── Study material ──
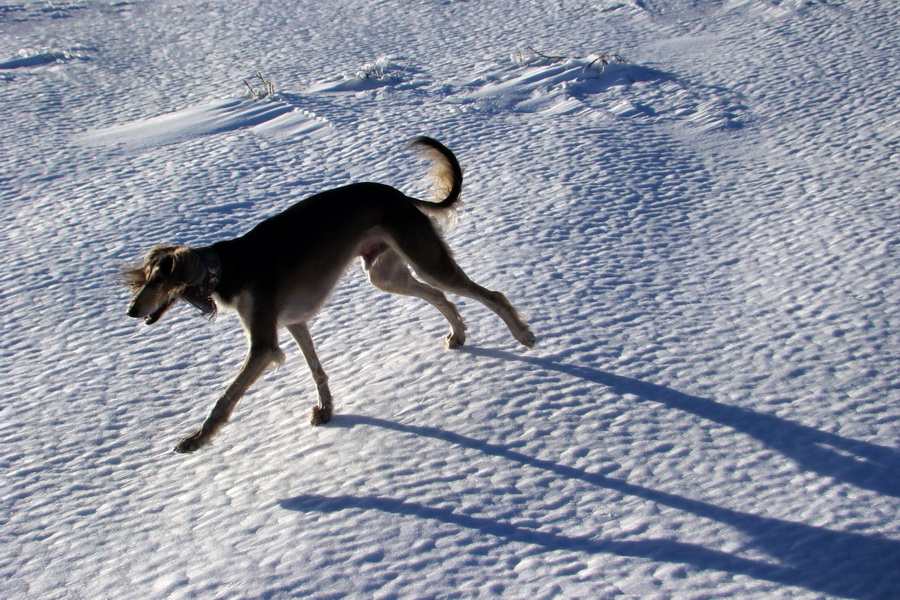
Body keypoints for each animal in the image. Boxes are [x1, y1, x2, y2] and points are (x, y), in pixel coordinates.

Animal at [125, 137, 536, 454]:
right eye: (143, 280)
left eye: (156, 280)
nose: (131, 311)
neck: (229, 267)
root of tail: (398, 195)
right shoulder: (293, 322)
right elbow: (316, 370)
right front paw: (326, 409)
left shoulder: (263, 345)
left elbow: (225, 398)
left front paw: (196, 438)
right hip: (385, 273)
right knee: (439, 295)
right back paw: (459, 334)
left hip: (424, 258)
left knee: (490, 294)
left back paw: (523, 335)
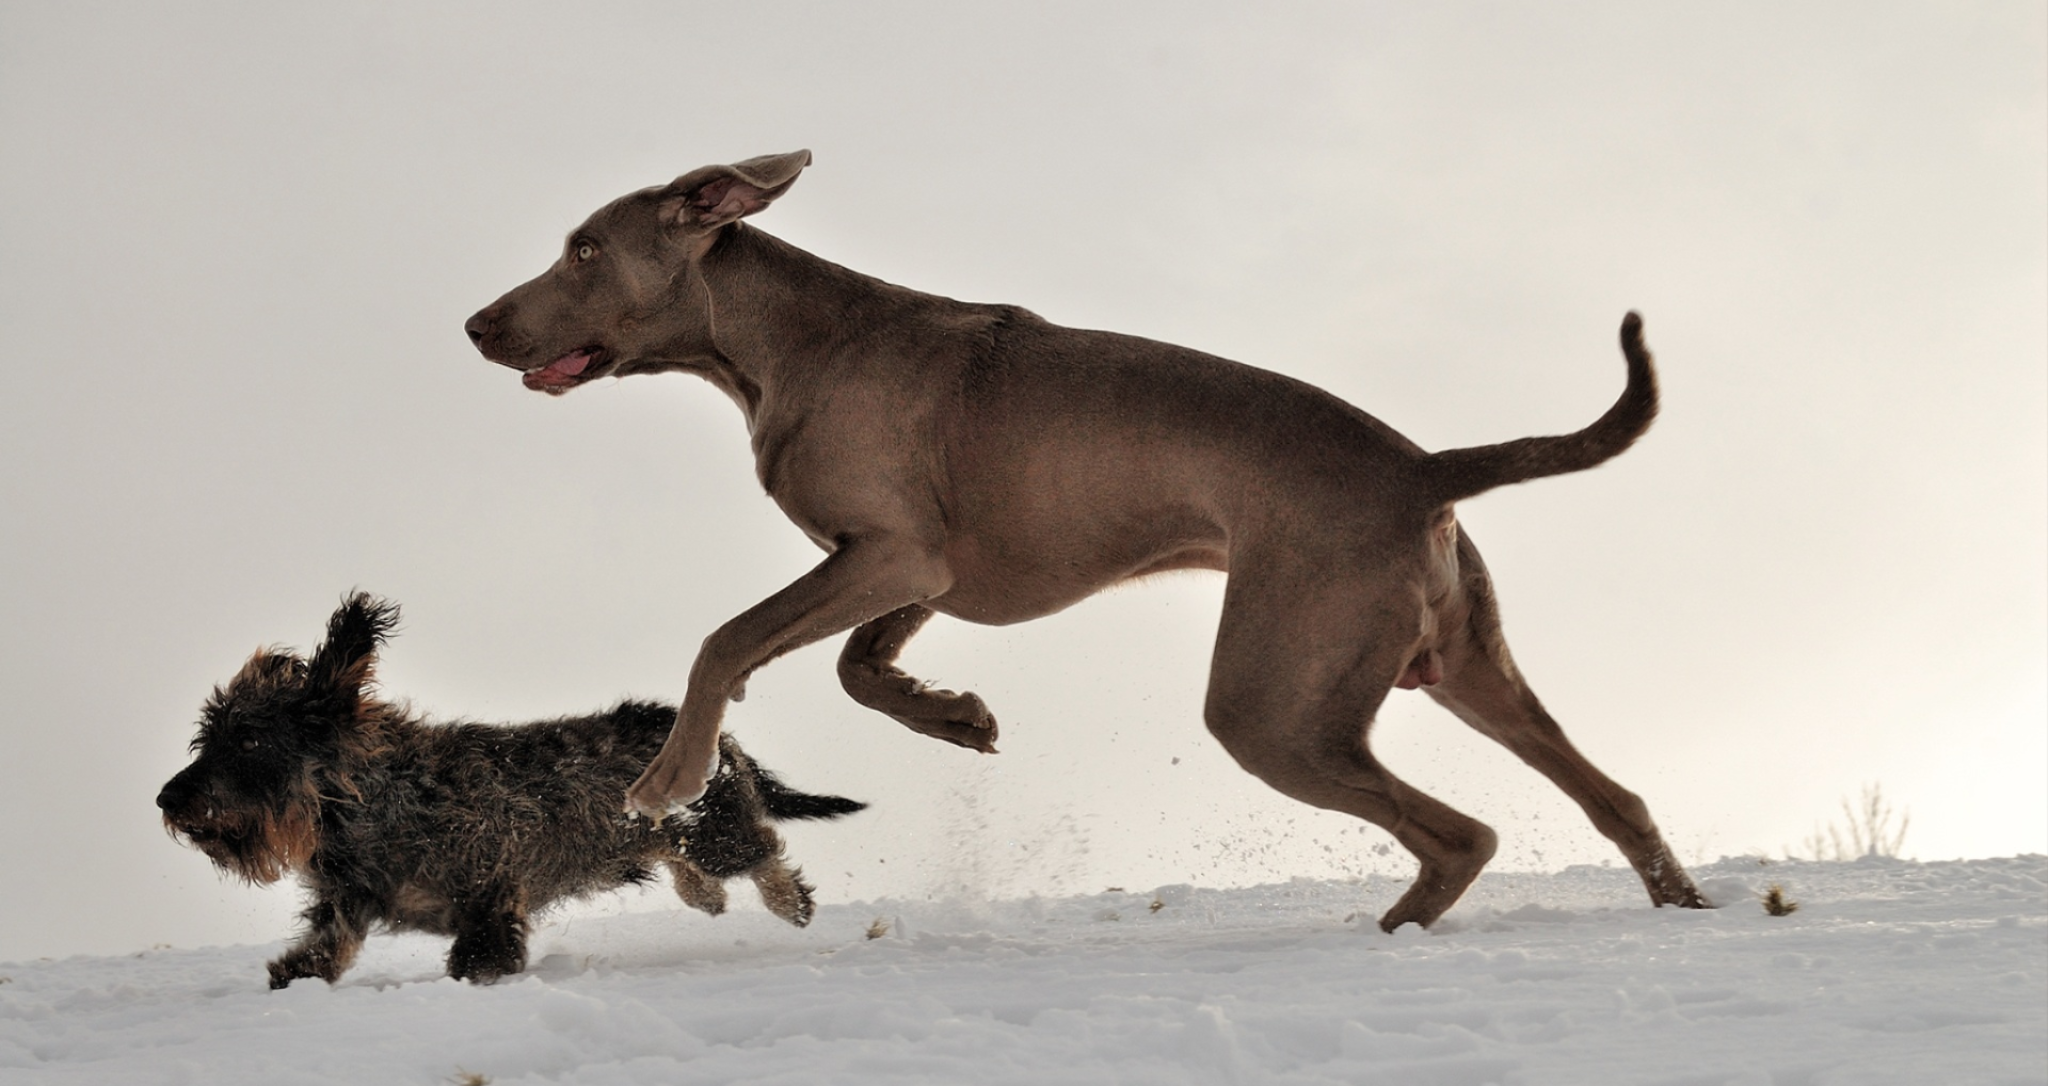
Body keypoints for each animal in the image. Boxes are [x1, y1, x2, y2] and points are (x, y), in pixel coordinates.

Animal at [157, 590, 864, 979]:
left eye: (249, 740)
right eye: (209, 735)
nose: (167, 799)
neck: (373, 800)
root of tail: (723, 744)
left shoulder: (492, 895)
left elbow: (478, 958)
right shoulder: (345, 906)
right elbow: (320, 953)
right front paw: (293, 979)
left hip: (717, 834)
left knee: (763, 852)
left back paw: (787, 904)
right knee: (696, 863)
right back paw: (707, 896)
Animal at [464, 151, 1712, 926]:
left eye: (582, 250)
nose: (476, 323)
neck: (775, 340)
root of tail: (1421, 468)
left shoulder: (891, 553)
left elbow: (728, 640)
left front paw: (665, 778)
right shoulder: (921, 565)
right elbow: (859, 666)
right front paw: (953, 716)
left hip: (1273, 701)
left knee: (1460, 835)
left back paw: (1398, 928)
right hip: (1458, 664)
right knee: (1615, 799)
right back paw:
───
#### [What the task asks]
Look through the entries above and copy each line that has "knee" in it.

#### [Exercise output]
right knee: (439, 295)
left knee: (490, 294)
left knee: (763, 852)
right knee: (696, 863)
left knee: (1460, 835)
right knee: (1615, 799)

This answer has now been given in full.